* Available records:
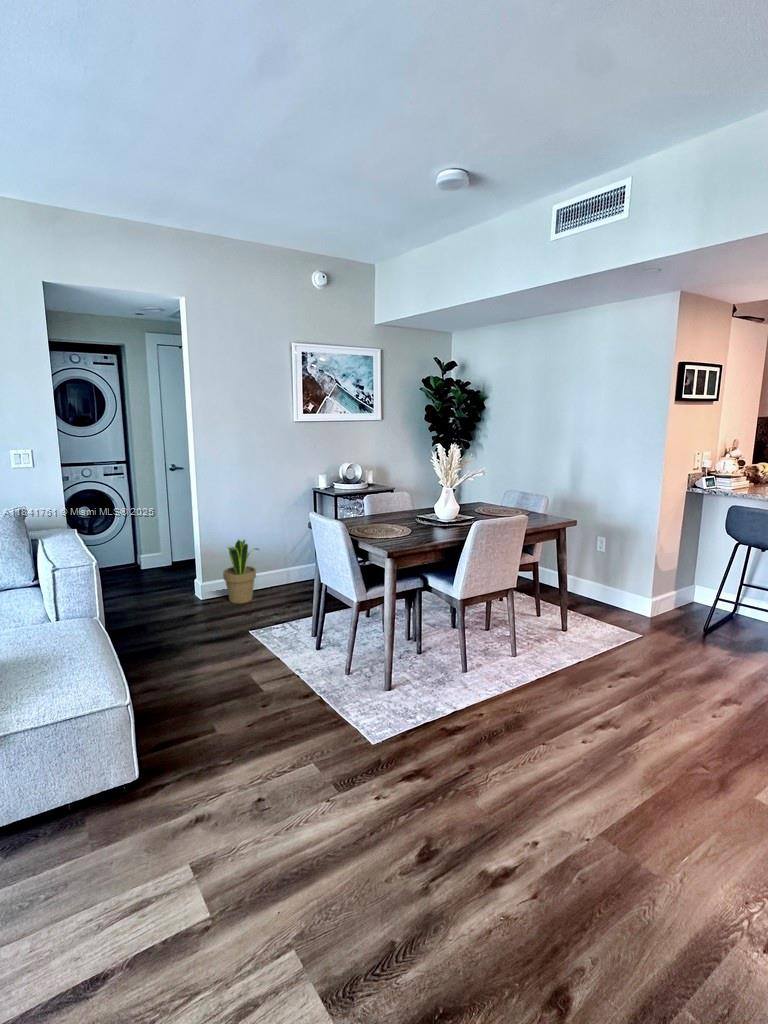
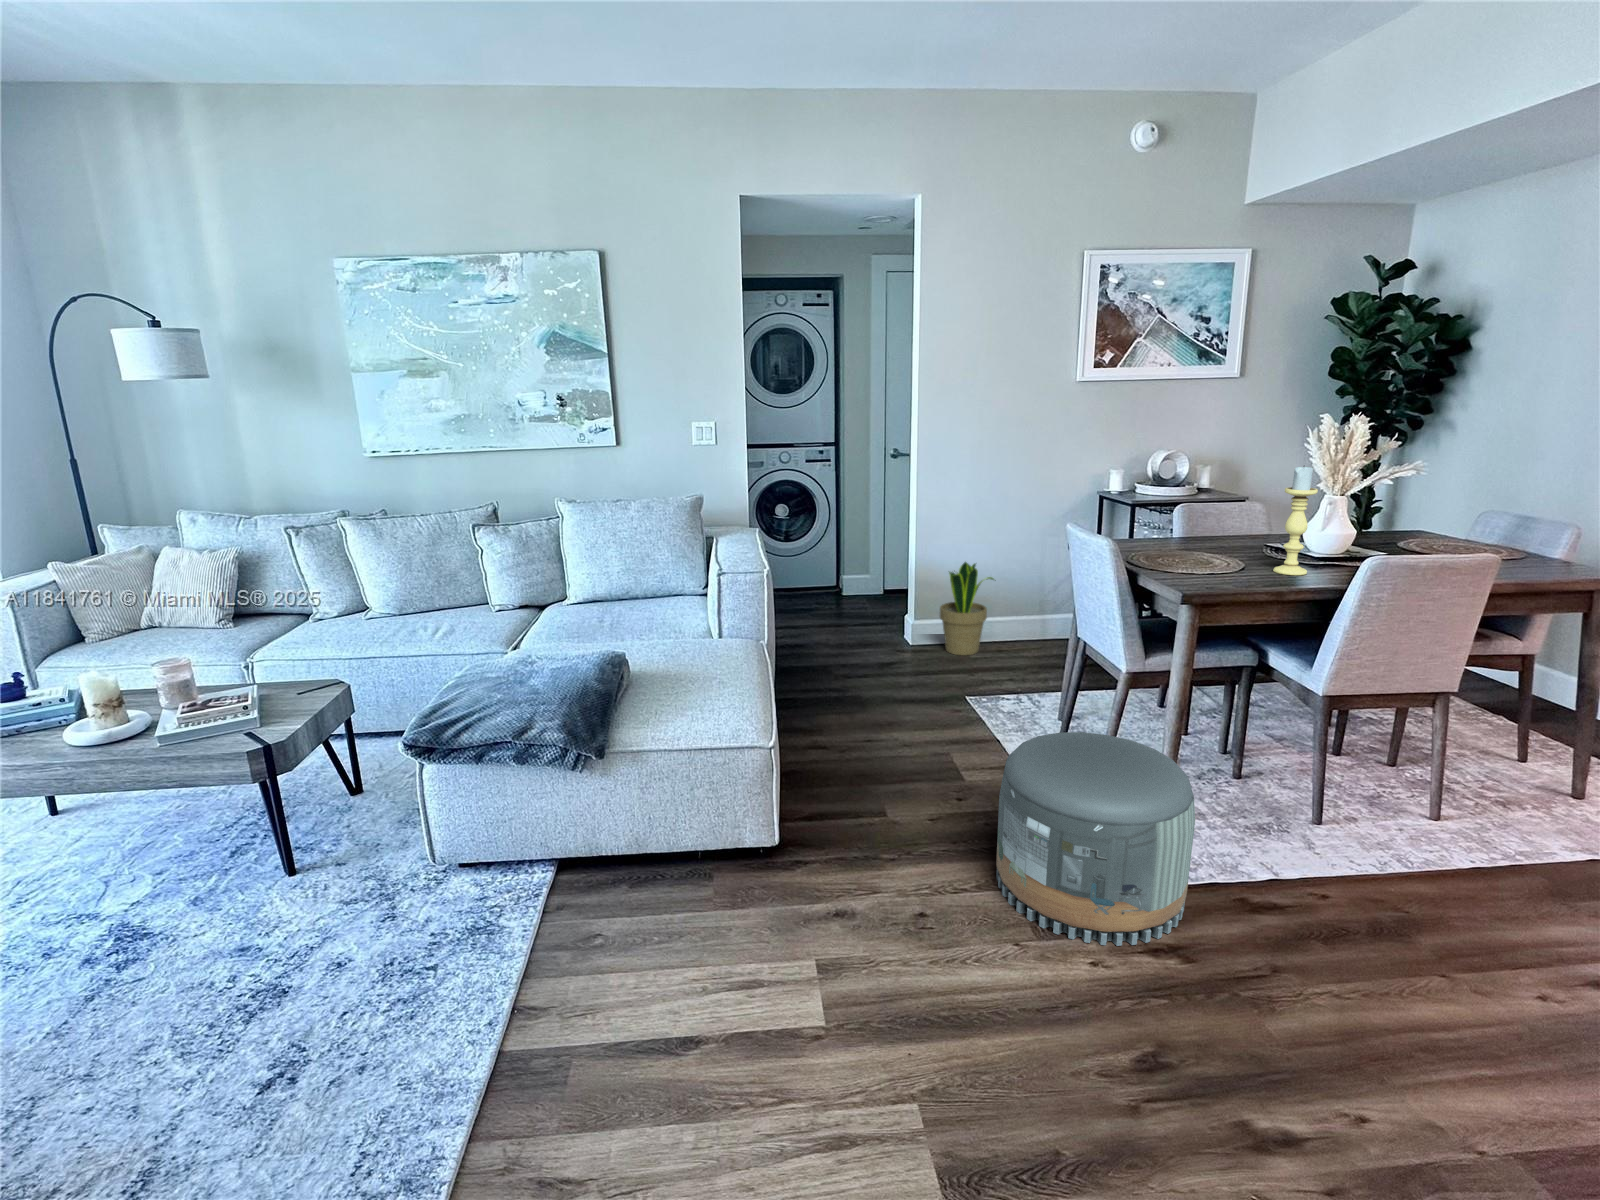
candle holder: none [427,474,444,534] -> present [1273,466,1318,575]
pouf: none [302,646,417,785] -> present [996,732,1195,946]

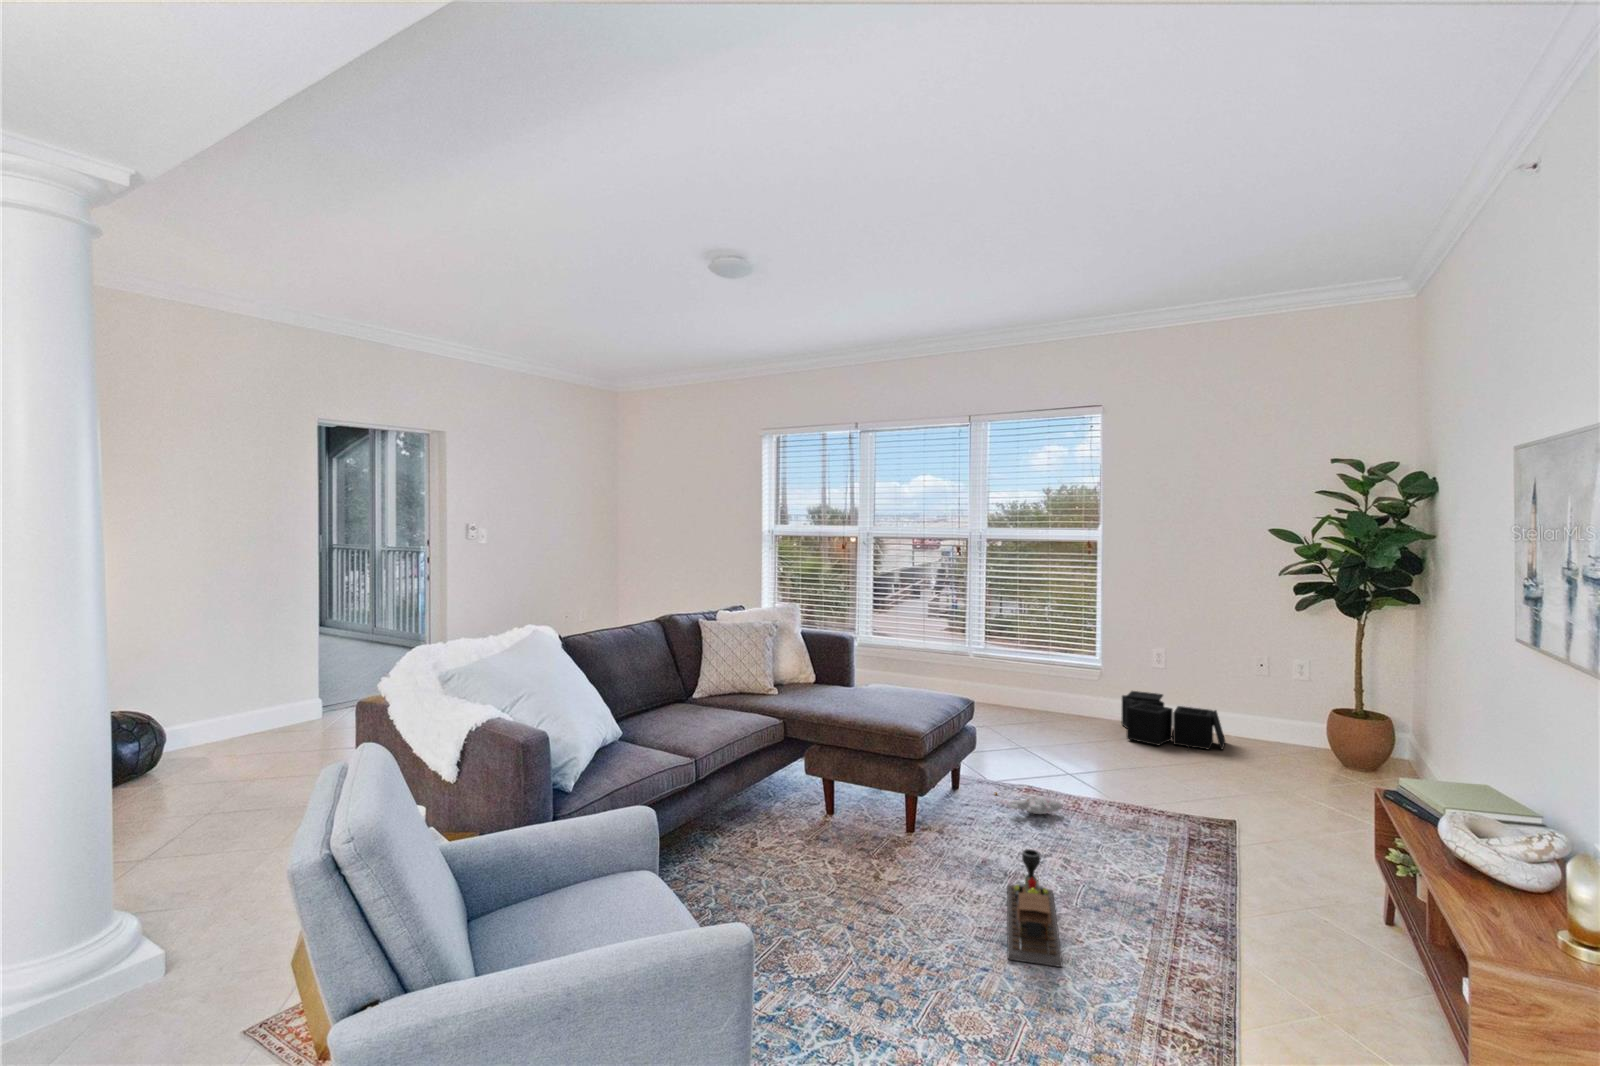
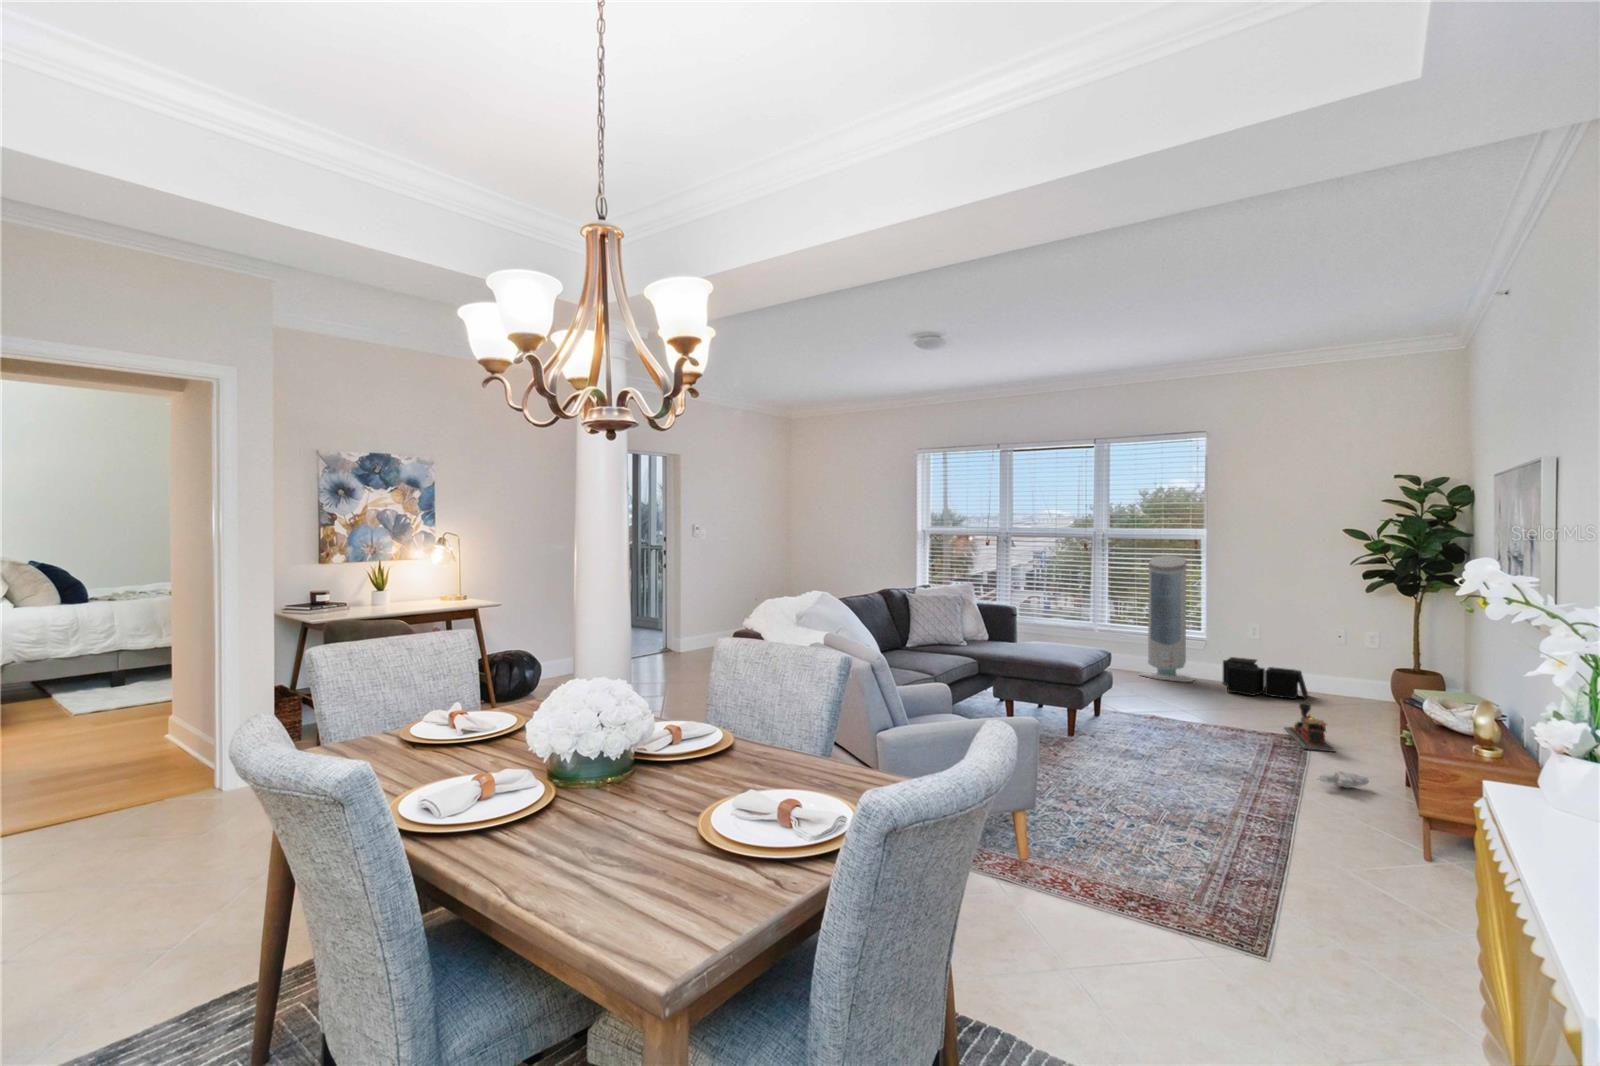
air purifier: none [1022,562,1089,723] -> present [1140,555,1195,682]
plush toy: present [995,793,1062,814] -> present [1291,769,1369,788]
toy train: present [1007,849,1062,967] -> present [1285,703,1335,752]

* Task statement: Copy exactly the lines running from the one that contains "plush toy: present" to the end of the material, both ends included.

* Expected answer:
plush toy: present [995,793,1062,814] -> present [1291,769,1369,788]
toy train: present [1007,849,1062,967] -> present [1285,703,1335,752]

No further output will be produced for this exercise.